[Your task]:
The lines from the start of the data up to and including the one with "46: (159, 465, 9.15)" should be returned exactly, and nothing else.

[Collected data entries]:
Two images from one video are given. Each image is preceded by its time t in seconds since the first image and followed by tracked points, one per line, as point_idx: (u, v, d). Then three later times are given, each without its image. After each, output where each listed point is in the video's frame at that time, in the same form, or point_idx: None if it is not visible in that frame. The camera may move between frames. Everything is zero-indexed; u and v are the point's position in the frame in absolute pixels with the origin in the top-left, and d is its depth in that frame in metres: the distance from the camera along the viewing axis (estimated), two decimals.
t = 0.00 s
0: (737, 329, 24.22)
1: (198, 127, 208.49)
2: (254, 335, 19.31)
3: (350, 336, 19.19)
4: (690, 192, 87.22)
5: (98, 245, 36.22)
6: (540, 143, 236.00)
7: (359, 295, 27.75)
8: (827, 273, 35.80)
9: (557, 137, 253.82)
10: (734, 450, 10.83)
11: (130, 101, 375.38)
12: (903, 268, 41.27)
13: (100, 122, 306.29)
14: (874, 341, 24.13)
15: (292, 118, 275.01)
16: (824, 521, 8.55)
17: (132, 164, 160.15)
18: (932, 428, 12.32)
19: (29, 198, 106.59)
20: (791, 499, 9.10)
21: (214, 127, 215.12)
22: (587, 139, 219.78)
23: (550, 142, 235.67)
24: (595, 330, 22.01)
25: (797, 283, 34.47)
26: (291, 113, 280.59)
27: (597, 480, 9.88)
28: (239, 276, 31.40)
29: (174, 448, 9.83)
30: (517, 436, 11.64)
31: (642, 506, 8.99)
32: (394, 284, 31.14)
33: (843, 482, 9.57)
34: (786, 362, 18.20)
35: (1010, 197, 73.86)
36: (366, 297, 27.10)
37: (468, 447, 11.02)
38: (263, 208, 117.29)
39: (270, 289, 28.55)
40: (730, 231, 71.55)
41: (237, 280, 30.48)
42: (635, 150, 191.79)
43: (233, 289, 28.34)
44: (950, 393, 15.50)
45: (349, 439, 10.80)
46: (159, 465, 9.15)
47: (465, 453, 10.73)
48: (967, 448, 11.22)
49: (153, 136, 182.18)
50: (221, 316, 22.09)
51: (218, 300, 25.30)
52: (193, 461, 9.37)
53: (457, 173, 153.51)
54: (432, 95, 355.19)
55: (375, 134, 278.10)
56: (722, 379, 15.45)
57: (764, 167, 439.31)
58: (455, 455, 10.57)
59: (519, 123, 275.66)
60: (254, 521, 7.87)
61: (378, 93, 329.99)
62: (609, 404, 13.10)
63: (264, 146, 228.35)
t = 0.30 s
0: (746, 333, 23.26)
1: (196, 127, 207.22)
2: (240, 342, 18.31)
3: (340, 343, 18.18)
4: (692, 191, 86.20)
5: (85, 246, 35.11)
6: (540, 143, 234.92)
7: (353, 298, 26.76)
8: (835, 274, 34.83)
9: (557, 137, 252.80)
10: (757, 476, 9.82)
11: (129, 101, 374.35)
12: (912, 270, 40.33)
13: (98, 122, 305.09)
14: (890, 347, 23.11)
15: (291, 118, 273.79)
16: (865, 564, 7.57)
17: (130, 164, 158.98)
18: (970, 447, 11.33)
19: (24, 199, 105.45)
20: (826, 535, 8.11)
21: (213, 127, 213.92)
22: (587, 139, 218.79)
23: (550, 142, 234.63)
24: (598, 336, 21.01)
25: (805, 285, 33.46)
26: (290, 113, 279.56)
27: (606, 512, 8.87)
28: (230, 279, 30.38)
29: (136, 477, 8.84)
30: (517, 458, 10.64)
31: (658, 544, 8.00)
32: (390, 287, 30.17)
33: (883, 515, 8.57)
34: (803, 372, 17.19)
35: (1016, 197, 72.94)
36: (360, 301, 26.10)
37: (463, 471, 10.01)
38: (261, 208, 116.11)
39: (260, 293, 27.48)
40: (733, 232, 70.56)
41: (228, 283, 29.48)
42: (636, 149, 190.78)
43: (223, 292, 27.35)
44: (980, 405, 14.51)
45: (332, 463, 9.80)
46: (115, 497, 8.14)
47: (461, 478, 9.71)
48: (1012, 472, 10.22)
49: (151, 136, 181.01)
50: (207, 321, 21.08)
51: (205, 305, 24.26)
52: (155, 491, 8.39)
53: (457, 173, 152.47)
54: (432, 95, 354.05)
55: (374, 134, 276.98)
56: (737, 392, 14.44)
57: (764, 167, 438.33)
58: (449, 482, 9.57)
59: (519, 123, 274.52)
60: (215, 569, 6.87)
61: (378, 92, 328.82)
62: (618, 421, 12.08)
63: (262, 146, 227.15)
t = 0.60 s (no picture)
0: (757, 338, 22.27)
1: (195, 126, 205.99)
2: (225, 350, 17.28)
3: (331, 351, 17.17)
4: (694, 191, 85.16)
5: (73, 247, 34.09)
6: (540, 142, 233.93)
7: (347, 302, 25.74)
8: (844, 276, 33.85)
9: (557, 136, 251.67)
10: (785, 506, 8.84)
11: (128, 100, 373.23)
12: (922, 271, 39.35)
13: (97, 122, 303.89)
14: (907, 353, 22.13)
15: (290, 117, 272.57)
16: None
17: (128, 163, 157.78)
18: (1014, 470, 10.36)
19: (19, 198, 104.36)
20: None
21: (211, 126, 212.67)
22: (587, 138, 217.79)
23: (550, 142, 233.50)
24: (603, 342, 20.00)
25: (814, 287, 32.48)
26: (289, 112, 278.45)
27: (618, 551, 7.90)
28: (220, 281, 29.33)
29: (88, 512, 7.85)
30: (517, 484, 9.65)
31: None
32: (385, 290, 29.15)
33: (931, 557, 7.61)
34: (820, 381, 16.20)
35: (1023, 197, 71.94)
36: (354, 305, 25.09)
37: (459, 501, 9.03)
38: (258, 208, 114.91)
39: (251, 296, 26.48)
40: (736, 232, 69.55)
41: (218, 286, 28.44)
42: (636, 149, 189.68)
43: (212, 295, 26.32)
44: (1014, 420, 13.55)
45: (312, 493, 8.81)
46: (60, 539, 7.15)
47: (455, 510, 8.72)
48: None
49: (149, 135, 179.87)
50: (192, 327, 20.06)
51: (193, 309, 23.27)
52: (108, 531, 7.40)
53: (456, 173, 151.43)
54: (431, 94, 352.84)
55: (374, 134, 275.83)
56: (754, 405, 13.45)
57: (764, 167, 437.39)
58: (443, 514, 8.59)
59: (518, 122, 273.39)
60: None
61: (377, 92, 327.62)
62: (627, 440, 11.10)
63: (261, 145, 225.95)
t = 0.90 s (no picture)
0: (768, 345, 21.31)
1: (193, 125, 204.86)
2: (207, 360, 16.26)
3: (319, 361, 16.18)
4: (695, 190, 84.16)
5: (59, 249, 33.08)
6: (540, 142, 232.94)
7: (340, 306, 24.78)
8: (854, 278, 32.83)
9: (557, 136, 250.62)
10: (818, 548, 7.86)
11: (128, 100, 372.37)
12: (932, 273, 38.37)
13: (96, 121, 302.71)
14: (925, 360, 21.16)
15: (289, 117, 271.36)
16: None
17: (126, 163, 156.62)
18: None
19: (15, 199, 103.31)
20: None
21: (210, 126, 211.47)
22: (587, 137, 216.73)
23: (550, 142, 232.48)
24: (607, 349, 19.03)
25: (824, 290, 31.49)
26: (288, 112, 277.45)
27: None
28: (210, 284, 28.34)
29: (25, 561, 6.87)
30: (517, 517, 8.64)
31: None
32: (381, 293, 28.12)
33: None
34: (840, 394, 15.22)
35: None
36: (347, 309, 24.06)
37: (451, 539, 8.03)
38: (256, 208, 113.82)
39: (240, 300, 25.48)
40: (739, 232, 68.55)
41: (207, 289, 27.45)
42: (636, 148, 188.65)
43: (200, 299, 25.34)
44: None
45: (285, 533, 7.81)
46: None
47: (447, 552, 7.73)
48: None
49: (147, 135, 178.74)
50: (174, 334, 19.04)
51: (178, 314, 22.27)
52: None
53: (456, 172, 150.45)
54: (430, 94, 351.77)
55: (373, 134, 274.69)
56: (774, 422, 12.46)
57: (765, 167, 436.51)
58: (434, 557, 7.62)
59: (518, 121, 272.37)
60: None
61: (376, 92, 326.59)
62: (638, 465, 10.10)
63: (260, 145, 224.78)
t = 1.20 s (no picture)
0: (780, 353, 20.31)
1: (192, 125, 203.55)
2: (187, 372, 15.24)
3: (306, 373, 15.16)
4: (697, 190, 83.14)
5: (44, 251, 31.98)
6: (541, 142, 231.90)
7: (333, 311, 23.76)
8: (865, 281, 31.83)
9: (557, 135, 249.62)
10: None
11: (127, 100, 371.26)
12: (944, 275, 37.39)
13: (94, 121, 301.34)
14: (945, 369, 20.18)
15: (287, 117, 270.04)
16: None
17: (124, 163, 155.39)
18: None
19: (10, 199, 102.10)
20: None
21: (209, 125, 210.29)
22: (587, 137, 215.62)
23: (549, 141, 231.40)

[Task result]:
Two images from one video are given. Each image is preceded by its time t in seconds since the first image and followed by tracked points, one per line, as point_idx: (u, v, d). Then three later times are given, each without its image. After each, output where each listed point is in the video's frame at that time, in the same form, or point_idx: None if it is not visible in that frame. The camera may move between frames. Everything is zero-indexed; u and v are the point's position in the frame in absolute pixels with the origin in the top-left, and d is its depth in that frame in metres: the distance from the camera along the viewing axis (estimated), two decimals.
t = 0.00 s
0: (737, 329, 24.22)
1: (198, 127, 208.49)
2: (254, 335, 19.31)
3: (350, 336, 19.19)
4: (690, 192, 87.22)
5: (98, 245, 36.22)
6: (540, 143, 236.00)
7: (359, 295, 27.75)
8: (827, 273, 35.80)
9: (557, 137, 253.82)
10: (734, 450, 10.83)
11: (130, 101, 375.38)
12: (903, 268, 41.27)
13: (100, 122, 306.29)
14: (874, 341, 24.13)
15: (292, 118, 275.01)
16: (824, 521, 8.55)
17: (132, 164, 160.15)
18: (932, 428, 12.32)
19: (29, 198, 106.59)
20: (791, 499, 9.10)
21: (214, 127, 215.12)
22: (587, 139, 219.78)
23: (550, 142, 235.67)
24: (595, 330, 22.01)
25: (797, 283, 34.47)
26: (291, 113, 280.59)
27: (597, 480, 9.88)
28: (239, 276, 31.40)
29: (174, 448, 9.83)
30: (517, 436, 11.64)
31: (642, 506, 8.99)
32: (394, 284, 31.14)
33: (843, 482, 9.57)
34: (786, 362, 18.20)
35: (1010, 197, 73.86)
36: (366, 297, 27.10)
37: (468, 447, 11.02)
38: (263, 208, 117.29)
39: (270, 289, 28.55)
40: (730, 231, 71.55)
41: (237, 280, 30.48)
42: (635, 150, 191.79)
43: (233, 289, 28.34)
44: (950, 393, 15.50)
45: (349, 439, 10.80)
46: (159, 465, 9.15)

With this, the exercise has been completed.